BACKGROUND OF THE INVENTION
1. Field of the Invention
The present invention relates to a screening apparatus used to screen acceptable and rejectable material from a fiber suspension, and, more particularly, relates to such a screening apparatus including a screen basket concentrically positioned relative to a rotor.
2. Description of the Related Art
In the paper-making process, a screening apparatus is typically used to separate foreign matter from a fiber suspension. A typical screening apparatus may include a housing within which a screen basket is mounted around a concentrically positioned rotor assembly. The screen basket may be fabricated from a relatively thin metal plate material although bar or wire materials are also often used and when mounted in a screening apparatus provide a barrier between a screening chamber and an accept chamber. The fiber suspension is transported into the screening chamber by way of a feed inlet. The fiber suspension is introduced to either the inner or outer portion of the screen basket, depending upon the particular type of screening apparatus being used. Material which does not pass through the screen basket flows to an end of the screening chamber away from the feed inlet and is removed through a reject outlet.
One known type of screen basket has circular shaped openings sized to reject unwanted solids and may have support rings located along the length of the basket to provide additional mechanical support. Another type of screen basket has slots having lengths much greater than their widths for separating other types of materials and may have support rings located along the length of the screen basket to provide additional mechanical support. Yet another type of screen basket includes longitudinally extending wires which are attached at each end thereof to respective annular retaining rings. The retaining rings are used to mount the screen basket within the screening apparatus. The retaining rings are bolted to a stationary member to prevent the screen basket from rotating in response to the torsional forces generated by the rotating hydrofoils or drum.
The rotor assembly generally includes hydrofoils or a contoured drum mounted on a rotating shaft in close proximity to the screen basket to sweep past the openings of the screen basket. The hydrofoils or contoured drum may be positioned to sweep over the inner or outer surface of the screen basket. The rotating hydrofoils or contoured drum generate hydrodynamic pulses in the radial direction with enough force and frequency to continuously remove any fiber plugs that occur in the screen basket openings. The localized flows caused by the hydrodynamic pulses are generally in a direction opposite to the flow of the fluid pulp provided to the screen basket under pressure.
With a screening apparatus as described above, flaking, defibering and screening occur almost entirely within the rotor as a result of hydrodynamic actions and pressure pulsations caused by the rotating foils within the rotor. Although such screening apparatus further result in effective screening of the fiber suspension, the rejects rate may be higher than desired because of insufficient deflaking and defibering.
What is needed in the art is a screening apparatus which provides improved deflaking, defibering and screening of the fiber suspension, thereby resulting in an increased accepts rate with lower power input requirements.

• _Request A_
In the background on screening apparatus, what keeps the retaining rings from letting the screen basket rotate?

• _Entries supplied_
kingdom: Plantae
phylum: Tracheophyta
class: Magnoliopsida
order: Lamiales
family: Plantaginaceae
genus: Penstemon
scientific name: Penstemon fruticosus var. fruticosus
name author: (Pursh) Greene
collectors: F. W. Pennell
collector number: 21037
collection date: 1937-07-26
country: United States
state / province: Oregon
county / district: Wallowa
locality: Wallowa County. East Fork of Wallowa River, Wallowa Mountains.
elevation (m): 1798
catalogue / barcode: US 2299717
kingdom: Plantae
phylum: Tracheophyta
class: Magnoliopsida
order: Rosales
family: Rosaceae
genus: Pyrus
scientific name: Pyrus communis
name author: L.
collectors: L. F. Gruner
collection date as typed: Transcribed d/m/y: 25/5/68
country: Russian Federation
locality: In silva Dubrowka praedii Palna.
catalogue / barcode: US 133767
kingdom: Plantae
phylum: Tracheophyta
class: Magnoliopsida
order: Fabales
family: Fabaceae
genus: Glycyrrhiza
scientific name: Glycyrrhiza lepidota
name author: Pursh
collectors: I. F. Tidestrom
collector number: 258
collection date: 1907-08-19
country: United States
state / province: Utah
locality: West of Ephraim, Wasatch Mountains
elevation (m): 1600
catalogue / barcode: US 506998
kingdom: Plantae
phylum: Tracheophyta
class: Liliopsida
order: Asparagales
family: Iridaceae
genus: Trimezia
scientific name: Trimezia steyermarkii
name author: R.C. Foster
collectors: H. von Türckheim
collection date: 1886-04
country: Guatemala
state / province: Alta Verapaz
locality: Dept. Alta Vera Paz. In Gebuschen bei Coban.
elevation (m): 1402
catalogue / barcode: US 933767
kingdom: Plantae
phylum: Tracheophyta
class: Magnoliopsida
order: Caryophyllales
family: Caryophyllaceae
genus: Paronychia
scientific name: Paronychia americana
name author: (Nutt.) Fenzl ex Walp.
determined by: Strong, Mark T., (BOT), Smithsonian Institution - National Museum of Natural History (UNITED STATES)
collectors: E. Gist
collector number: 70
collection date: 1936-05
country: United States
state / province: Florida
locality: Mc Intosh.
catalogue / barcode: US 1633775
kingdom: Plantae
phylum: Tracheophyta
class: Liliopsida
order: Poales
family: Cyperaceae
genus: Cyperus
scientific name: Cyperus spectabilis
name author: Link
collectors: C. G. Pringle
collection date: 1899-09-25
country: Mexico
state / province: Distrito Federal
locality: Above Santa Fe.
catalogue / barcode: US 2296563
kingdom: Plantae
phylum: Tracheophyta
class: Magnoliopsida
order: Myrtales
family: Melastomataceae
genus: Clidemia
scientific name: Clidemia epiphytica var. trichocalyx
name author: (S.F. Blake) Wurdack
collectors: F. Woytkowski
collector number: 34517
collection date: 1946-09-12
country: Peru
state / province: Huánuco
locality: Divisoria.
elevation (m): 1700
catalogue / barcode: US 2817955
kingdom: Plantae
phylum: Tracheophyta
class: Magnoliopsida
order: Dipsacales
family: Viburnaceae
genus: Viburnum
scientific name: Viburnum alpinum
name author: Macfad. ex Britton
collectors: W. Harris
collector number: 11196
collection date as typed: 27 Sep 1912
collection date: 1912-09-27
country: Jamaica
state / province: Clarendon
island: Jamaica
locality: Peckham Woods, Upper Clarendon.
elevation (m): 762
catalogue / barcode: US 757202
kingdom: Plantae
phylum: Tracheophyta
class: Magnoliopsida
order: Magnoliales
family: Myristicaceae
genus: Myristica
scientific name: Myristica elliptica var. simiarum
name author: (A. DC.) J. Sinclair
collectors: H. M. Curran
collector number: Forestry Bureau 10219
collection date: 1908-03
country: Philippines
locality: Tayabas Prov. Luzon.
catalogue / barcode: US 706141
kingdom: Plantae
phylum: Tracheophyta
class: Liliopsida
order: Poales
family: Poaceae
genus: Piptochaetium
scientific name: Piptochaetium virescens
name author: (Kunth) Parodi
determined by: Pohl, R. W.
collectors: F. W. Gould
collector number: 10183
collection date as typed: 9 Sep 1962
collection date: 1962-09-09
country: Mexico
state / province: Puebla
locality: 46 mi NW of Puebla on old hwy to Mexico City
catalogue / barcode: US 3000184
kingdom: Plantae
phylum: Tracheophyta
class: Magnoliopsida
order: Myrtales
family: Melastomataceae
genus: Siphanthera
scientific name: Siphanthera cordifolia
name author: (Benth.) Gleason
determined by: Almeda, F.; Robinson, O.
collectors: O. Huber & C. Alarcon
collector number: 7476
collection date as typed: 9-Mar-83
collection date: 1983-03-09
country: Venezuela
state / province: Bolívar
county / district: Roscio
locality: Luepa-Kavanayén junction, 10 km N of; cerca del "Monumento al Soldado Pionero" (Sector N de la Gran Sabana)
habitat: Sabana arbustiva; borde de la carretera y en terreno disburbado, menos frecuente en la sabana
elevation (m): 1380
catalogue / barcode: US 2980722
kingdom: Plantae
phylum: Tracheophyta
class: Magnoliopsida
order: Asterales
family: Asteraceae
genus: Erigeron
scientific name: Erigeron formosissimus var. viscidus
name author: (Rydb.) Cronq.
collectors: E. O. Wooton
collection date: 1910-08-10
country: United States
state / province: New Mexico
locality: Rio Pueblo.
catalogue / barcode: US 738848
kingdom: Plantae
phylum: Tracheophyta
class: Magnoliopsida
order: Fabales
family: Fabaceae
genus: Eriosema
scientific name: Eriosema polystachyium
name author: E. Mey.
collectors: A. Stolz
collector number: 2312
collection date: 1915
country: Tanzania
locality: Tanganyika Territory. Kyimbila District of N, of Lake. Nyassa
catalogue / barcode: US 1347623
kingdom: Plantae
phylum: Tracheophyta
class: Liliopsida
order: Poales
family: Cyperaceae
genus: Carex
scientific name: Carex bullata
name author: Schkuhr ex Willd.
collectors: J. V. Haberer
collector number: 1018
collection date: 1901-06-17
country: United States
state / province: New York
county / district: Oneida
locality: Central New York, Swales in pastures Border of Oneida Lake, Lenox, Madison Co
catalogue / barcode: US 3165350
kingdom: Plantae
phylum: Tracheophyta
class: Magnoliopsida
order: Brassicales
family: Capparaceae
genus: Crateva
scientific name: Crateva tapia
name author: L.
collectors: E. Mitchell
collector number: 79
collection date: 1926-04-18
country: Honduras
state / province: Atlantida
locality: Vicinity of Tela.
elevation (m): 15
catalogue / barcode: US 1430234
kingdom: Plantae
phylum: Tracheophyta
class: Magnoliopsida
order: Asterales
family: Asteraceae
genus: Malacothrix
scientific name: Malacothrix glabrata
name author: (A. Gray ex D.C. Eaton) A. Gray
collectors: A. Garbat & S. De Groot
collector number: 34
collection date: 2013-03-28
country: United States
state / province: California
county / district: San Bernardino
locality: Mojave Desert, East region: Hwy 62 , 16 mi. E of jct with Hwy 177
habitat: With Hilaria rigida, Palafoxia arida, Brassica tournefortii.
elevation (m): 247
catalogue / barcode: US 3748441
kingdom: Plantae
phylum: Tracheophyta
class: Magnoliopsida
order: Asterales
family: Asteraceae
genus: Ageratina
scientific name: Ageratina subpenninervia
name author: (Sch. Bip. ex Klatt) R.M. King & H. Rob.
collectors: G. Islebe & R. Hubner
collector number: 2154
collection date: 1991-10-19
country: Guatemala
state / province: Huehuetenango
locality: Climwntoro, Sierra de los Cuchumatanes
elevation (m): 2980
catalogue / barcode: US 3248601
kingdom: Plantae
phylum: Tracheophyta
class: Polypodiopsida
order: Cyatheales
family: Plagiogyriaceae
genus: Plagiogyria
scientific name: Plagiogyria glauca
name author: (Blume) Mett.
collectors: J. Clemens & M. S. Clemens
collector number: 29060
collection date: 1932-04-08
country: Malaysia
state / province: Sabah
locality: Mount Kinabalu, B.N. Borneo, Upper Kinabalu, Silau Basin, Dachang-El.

• _Request B_
Rewrite the entries from their start through the line containing "scientific name: Pyrus communis", switching "kingdom" to "realm" and leaving everything else unchanged.

• _Written solution A_
The retaining rings are bolted to a stationary member.

• _Written solution B_
realm: Plantae
phylum: Tracheophyta
class: Magnoliopsida
order: Lamiales
family: Plantaginaceae
genus: Penstemon
scientific name: Penstemon fruticosus var. fruticosus
name author: (Pursh) Greene
collectors: F. W. Pennell
collector number: 21037
collection date: 1937-07-26
country: United States
state / province: Oregon
county / district: Wallowa
locality: Wallowa County. East Fork of Wallowa River, Wallowa Mountains.
elevation (m): 1798
catalogue / barcode: US 2299717
realm: Plantae
phylum: Tracheophyta
class: Magnoliopsida
order: Rosales
family: Rosaceae
genus: Pyrus
scientific name: Pyrus communis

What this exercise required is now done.